[Collected data entries]
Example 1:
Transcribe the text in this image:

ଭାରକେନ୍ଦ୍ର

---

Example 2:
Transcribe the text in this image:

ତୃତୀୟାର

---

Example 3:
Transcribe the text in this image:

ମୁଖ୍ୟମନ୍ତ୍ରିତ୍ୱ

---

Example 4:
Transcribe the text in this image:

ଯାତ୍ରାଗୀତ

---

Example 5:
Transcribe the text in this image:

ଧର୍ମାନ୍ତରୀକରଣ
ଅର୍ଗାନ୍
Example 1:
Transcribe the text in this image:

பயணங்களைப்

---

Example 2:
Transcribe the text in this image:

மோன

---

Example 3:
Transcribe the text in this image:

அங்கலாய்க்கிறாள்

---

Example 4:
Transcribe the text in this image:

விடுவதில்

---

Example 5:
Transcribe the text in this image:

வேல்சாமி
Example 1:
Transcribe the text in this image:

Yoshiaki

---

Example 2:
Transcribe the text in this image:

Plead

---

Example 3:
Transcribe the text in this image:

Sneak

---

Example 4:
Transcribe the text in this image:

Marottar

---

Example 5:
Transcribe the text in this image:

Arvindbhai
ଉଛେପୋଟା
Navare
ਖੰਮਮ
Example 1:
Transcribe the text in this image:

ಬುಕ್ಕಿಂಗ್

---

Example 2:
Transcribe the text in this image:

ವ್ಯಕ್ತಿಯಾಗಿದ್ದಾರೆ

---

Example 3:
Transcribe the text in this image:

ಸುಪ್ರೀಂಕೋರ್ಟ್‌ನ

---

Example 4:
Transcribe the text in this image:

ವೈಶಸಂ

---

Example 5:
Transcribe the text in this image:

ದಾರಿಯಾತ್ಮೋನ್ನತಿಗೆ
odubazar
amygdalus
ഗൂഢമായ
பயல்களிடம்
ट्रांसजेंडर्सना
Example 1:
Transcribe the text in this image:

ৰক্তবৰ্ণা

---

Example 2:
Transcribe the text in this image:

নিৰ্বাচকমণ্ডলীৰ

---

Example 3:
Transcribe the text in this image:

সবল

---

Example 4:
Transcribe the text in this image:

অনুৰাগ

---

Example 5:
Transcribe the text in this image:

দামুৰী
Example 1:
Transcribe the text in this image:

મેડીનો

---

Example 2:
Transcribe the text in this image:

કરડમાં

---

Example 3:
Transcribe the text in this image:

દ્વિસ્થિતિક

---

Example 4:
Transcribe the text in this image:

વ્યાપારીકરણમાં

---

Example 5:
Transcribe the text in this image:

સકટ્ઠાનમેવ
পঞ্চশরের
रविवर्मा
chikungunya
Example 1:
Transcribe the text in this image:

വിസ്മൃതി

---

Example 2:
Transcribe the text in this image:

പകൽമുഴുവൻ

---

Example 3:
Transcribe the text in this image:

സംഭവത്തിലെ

§ Aim of the exercise: All of the data above is to be transcribed without alteration.

§ Exercise output:
Example 1:
Transcribe the text in this image:

ଭାରକେନ୍ଦ୍ର

---

Example 2:
Transcribe the text in this image:

ତୃତୀୟାର

---

Example 3:
Transcribe the text in this image:

ମୁଖ୍ୟମନ୍ତ୍ରିତ୍ୱ

---

Example 4:
Transcribe the text in this image:

ଯାତ୍ରାଗୀତ

---

Example 5:
Transcribe the text in this image:

ଧର୍ମାନ୍ତରୀକରଣ
ଅର୍ଗାନ୍
Example 1:
Transcribe the text in this image:

பயணங்களைப்

---

Example 2:
Transcribe the text in this image:

மோன

---

Example 3:
Transcribe the text in this image:

அங்கலாய்க்கிறாள்

---

Example 4:
Transcribe the text in this image:

விடுவதில்

---

Example 5:
Transcribe the text in this image:

வேல்சாமி
Example 1:
Transcribe the text in this image:

Yoshiaki

---

Example 2:
Transcribe the text in this image:

Plead

---

Example 3:
Transcribe the text in this image:

Sneak

---

Example 4:
Transcribe the text in this image:

Marottar

---

Example 5:
Transcribe the text in this image:

Arvindbhai
ଉଛେପୋଟା
Navare
ਖੰਮਮ
Example 1:
Transcribe the text in this image:

ಬುಕ್ಕಿಂಗ್

---

Example 2:
Transcribe the text in this image:

ವ್ಯಕ್ತಿಯಾಗಿದ್ದಾರೆ

---

Example 3:
Transcribe the text in this image:

ಸುಪ್ರೀಂಕೋರ್ಟ್‌ನ

---

Example 4:
Transcribe the text in this image:

ವೈಶಸಂ

---

Example 5:
Transcribe the text in this image:

ದಾರಿಯಾತ್ಮೋನ್ನತಿಗೆ
odubazar
amygdalus
ഗൂഢമായ
பயல்களிடம்
ट्रांसजेंडर्सना
Example 1:
Transcribe the text in this image:

ৰক্তবৰ্ণা

---

Example 2:
Transcribe the text in this image:

নিৰ্বাচকমণ্ডলীৰ

---

Example 3:
Transcribe the text in this image:

সবল

---

Example 4:
Transcribe the text in this image:

অনুৰাগ

---

Example 5:
Transcribe the text in this image:

দামুৰী
Example 1:
Transcribe the text in this image:

મેડીનો

---

Example 2:
Transcribe the text in this image:

કરડમાં

---

Example 3:
Transcribe the text in this image:

દ્વિસ્થિતિક

---

Example 4:
Transcribe the text in this image:

વ્યાપારીકરણમાં

---

Example 5:
Transcribe the text in this image:

સકટ્ઠાનમેવ
পঞ্চশরের
रविवर्मा
chikungunya
Example 1:
Transcribe the text in this image:

വിസ്മൃതി

---

Example 2:
Transcribe the text in this image:

പകൽമുഴുവൻ

---

Example 3:
Transcribe the text in this image:

സംഭവത്തിലെ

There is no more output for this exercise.